Now that i installed a new HDD it seems to be capped at 50% instead.. my plan was to move everything over to the new hard drive including my OS so that i could just boot from the new hdd..

the thing is i dont know.. can anyone diagnose the situation? was my old one faulty or is there some other problem?
 
Solution
Open the resource monitor ( resmon.exe ) and go to the disk tab.

This will allow you to see what exactly is writing and or reading to and from that hard drive.

An idle hard drive stays at idle unless acted upon by you telling it to do something or Windows decides it wants to do something.
(Let's call that Derek's First Law of Hard Drive Activity)

The task scheduler has a defrag task which will heavily tax a hard drive .
(This should obviously be disabled if you have a solid state)

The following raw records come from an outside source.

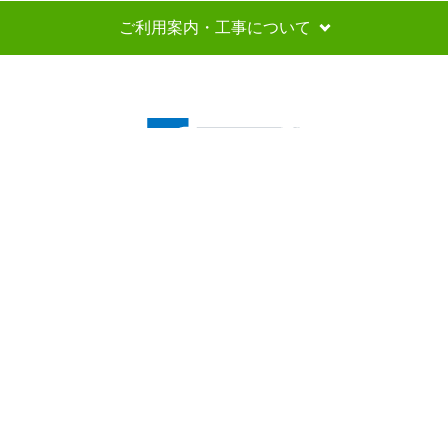
ご利用案内・工事について
※プライバシー保護のためSSL暗号化通信を採用（導入）してい
ますので、
お客様の情報の送信は安全に行っていただけます。
copyright (c) 家電エコスタイル all rights reserved.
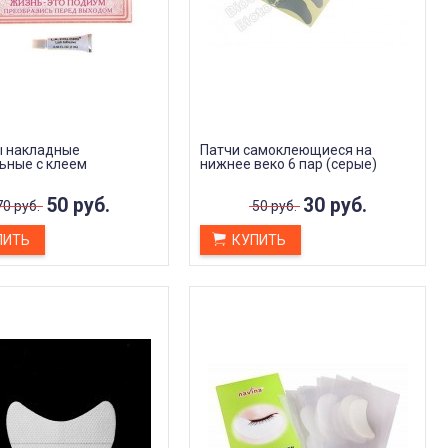
ТРАНСФЕРНЫЙ ГЕЛЬ - КАК
ПОЛЬЗОВАТЬСЯ?
Дата:
22.09.2023
Трансферный гель для татуировок –
это специальное средство, которое
помогает переносить...
ЧИТАТЬ ДАЛЕЕ →
 накладные
Патчи самоклеющиеся на
ьные с клеем
нижнее веко 6 пар (серые)
50 руб.
30 руб.
70 руб.
50 руб.
ПИТЬ
КУПИТЬ
емувер татуажа от Шаховой
AS Company Base (Базовый
pecial Box A.Shakhova
пигмент для бровей
Довольна
рекомендую
До этого пользовалась короной.
Очень нравятся пигменты о
Не особый знаток я в теме
Алины Шаховой. Хорошо
ремувером. Но этим давольна
укладываются, остаток 80%
гораздо больше. Удобный в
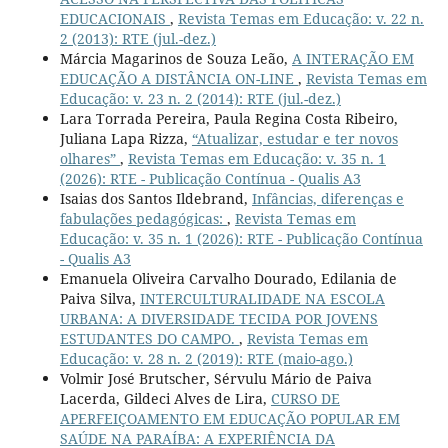
EDUCACIONAIS
,
Revista Temas em Educação: v. 22 n.
2 (2013): RTE (jul.-dez.)
Márcia Magarinos de Souza Leão,
A INTERAÇÃO EM
EDUCAÇÃO A DISTÂNCIA ON-LINE
,
Revista Temas em
Educação: v. 23 n. 2 (2014): RTE (jul.-dez.)
Lara Torrada Pereira, Paula Regina Costa Ribeiro,
Juliana Lapa Rizza,
“Atualizar, estudar e ter novos
olhares”
,
Revista Temas em Educação: v. 35 n. 1
(2026): RTE - Publicação Contínua - Qualis A3
Isaias dos Santos Ildebrand,
Infâncias, diferenças e
fabulações pedagógicas:
,
Revista Temas em
Educação: v. 35 n. 1 (2026): RTE - Publicação Contínua
- Qualis A3
Emanuela Oliveira Carvalho Dourado, Edilania de
Paiva Silva,
INTERCULTURALIDADE NA ESCOLA
URBANA: A DIVERSIDADE TECIDA POR JOVENS
ESTUDANTES DO CAMPO.
,
Revista Temas em
Educação: v. 28 n. 2 (2019): RTE (maio-ago.)
Volmir José Brutscher, Sérvulu Mário de Paiva
Lacerda, Gildeci Alves de Lira,
CURSO DE
APERFEIÇOAMENTO EM EDUCAÇÃO POPULAR EM
SAÚDE NA PARAÍBA: A EXPERIÊNCIA DA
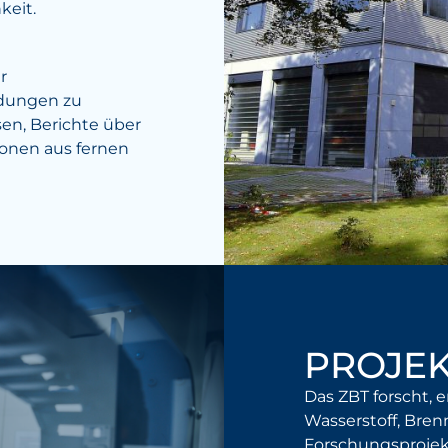
keit.
r
adungen zu
en, Berichte über
ionen aus fernen
PROJEK
Das ZBT forscht, 
Wasserstoff, Brenn
Forschungsprojek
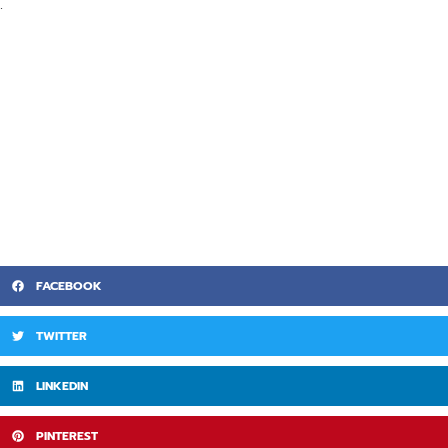
.
FACEBOOK
TWITTER
LINKEDIN
PINTEREST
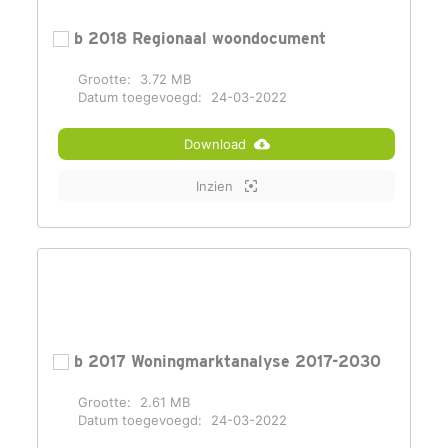
b 2018 Regionaal woondocument
Grootte:
3.72 MB
Datum toegevoegd:
24-03-2022
Download
Inzien
b 2017 Woningmarktanalyse 2017-2030
Grootte:
2.61 MB
Datum toegevoegd:
24-03-2022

Windows Update likes to download.

The Windows Indexing Service likes to index when it sees nothing is using the hard drives.

The resource monitor will tell you exactly which one is taking up your hard drive's active time.
It's totally normal to see disk usage at 100% a fair amount of the time, so unless you're seeing other system hangs, BSOD's, CRC errors, etc. I wouldn't worry about it.

As to why it's now showing 50%, that's a simple math equation.

old setup:
1Drive x Active 100% = 100%

new setup:
((1 drive x Active 100%) + (1 drive x Active 0%)) / 2 drives = 50% drive active time.


It's just averaging out the two drives and since one is idle it's never going past 50%.
 
Open the resource monitor ( resmon.exe ) and go to the disk tab.

This will allow you to see what exactly is writing and or reading to and from that hard drive.

An idle hard drive stays at idle unless acted upon by you telling it to do something or Windows decides it wants to do something.
(Let's call that Derek's First Law of Hard Drive Activity)

The task scheduler has a defrag task which will heavily tax a hard drive .
(This should obviously be disabled if you have a solid state)

Windows Update likes to download.

The Windows Indexing Service likes to index when it sees nothing is using the hard drives.

The resource monitor will tell you exactly which one is taking up your hard drive's active time.